Cutting red tape for families who adopt abroad

Klobuchar passed bipartisan legislation she introduced with Senator Roy Blunt (R-MO) to help families who adopt abroad correct errors to birth certificates. Previously U.S. Citizenship and Immigration Services (USCIS) would not recognize state court orders to amend a child’s birth date, forcing families to seek a correction from the adoptee’s country of birth or have two official birth dates for their adopted child. The Accuracy for Adoptees Act authorizes USCIS to recognize state court orders and cut red tape for adoptive families.

Boosting tourism to Minnesota and the U.S.

Klobuchar worked with Senator Roy Blunt (R-MO) to pass bipartisan legislation they introduced to reauthorize Brand USA and help boost international tourism to the United States. The Senators’ legislation reauthorizes Brand USA, a public-private partnership that enhances tourism in Minnesota and across the country by promoting international travel to the United States. In 2013, Brand USA generated 1.1 million additional international visitors who spent an estimated $3.4 billion, strengthening local businesses and stimulating economic growth.

Improving the lives of patients with muscular dystrophy

Klobuchar introduced and passed bipartisan legislation with Senator Roger Wicker (R-MS) to help improve the lives of patients with muscular dystrophy.

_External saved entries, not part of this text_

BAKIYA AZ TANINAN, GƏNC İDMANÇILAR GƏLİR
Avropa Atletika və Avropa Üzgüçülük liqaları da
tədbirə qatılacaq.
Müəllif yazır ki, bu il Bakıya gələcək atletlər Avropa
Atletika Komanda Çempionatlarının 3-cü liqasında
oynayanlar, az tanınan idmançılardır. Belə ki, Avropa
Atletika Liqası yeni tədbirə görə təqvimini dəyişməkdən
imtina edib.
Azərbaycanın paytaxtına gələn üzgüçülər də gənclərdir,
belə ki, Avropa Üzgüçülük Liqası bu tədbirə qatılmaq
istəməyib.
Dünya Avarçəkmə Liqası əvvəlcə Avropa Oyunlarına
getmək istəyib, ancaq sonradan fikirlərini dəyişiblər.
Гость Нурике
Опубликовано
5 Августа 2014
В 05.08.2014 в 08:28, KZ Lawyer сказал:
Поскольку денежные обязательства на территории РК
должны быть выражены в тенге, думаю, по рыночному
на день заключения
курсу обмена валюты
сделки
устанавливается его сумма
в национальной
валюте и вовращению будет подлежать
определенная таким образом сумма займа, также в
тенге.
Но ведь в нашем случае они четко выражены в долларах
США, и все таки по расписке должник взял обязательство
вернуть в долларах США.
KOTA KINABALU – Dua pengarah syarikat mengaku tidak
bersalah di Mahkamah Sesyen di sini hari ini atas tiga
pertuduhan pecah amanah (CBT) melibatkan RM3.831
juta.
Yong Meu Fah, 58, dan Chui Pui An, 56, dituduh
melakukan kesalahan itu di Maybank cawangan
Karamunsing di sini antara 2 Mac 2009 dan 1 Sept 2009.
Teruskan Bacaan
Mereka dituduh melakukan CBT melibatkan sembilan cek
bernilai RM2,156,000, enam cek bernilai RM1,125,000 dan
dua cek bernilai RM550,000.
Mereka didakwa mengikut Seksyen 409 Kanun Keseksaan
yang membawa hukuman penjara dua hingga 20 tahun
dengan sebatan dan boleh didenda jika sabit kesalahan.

The Senators’ legislation will update and improve current law, the Paul D. Wellstone Muscular Dystrophy Community Assistance, Research & Education (MD CARE) Act, which supports medical research and policies to improve treatments and quality of life for muscular dystrophy patients.

Giving farmers a voice in EPA decisions

The 2014 Farm Bill included a provision Klobuchar pushed for to give farmers a greater say over regulations affecting agriculture. The provision is similar to legislation Klobuchar introduced to increase agriculture’s presence on the Environmental Protection Agency’s (EPA) Science Advisory Board and creates a new Agriculture standing committee on the Science Advisory Board. The new standing committee will provide scientific advice on decisions that have a major impact on agriculture, as well as provide testimony to congressional committees when needed.